The principle is admitted that the assignee of any bond, note or writing not negotiable, takes subject to all the equities of the debtor against the assignor until notice of the assignment. *842But that is not the question here. The agreement itself is without, binding force or effect even as against the said Lloyd T. Smith, and cannot therefore affect the rights of his assignee for value, who is entitled to stand in his shoes.
In the first place, the claims agreed to be surrendered or compromised were not unliquidated, but were certain and liquidated, as appears from the addendum to the agreement, which is exhibited in the record; and the agreement was simply a private accord of the immediate parties, and not one common to them and other creditors. The case is, therefore, within the principle, recognized in Seymour v. Goodrich, 80 Va., 303, that an agreement of a creditor to accept less from his debtor than his just demand is not binding, because nudum pactum. The rule and its qualifications are adverted to in the case just mentioned, and in the elaborate notes to the case of Cumber v.
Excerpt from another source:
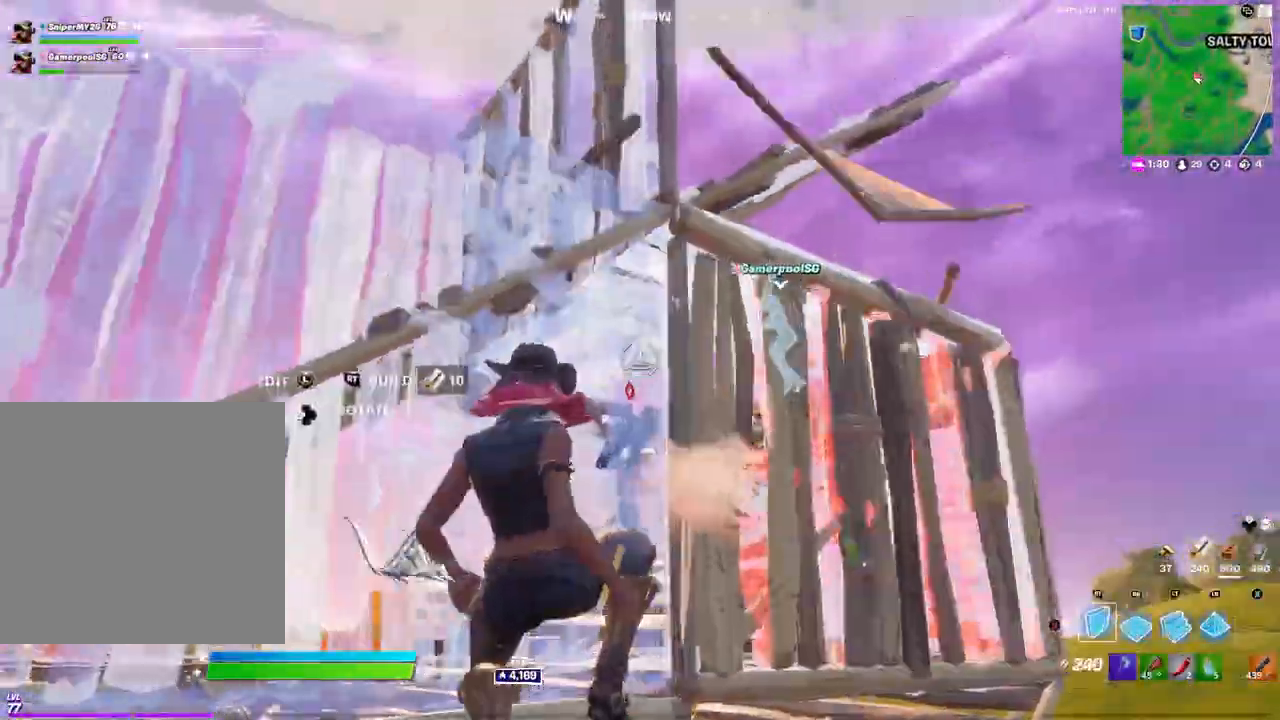
{"dt_ms": 1000, "buttons": ["R2"], "left_stick": "down", "right_stick": "down-right"}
Wane, 1 Smith’s Lead. Cas. Marg. p. 439, where the cases are collected. (See also 5 Bob. Pr., 899.)
But apart from this, the debtors (the appellants) were not parties to the agreement, and there is no promise on their part to pay a thousand dollars, or any other sum, for the larger sum to be surrendered, and which at the time was due and payable. The paper, which is signed by Lloyd T. Smith only, purports to be a simple “ promise to claim from Smith & "Wimsatt and Boyd M. Smith only the sum of $1,000,” which, as set forth in the addendum to the paper, was a much less sum than was actually due “ as shown by the books and accounts ” of the parties.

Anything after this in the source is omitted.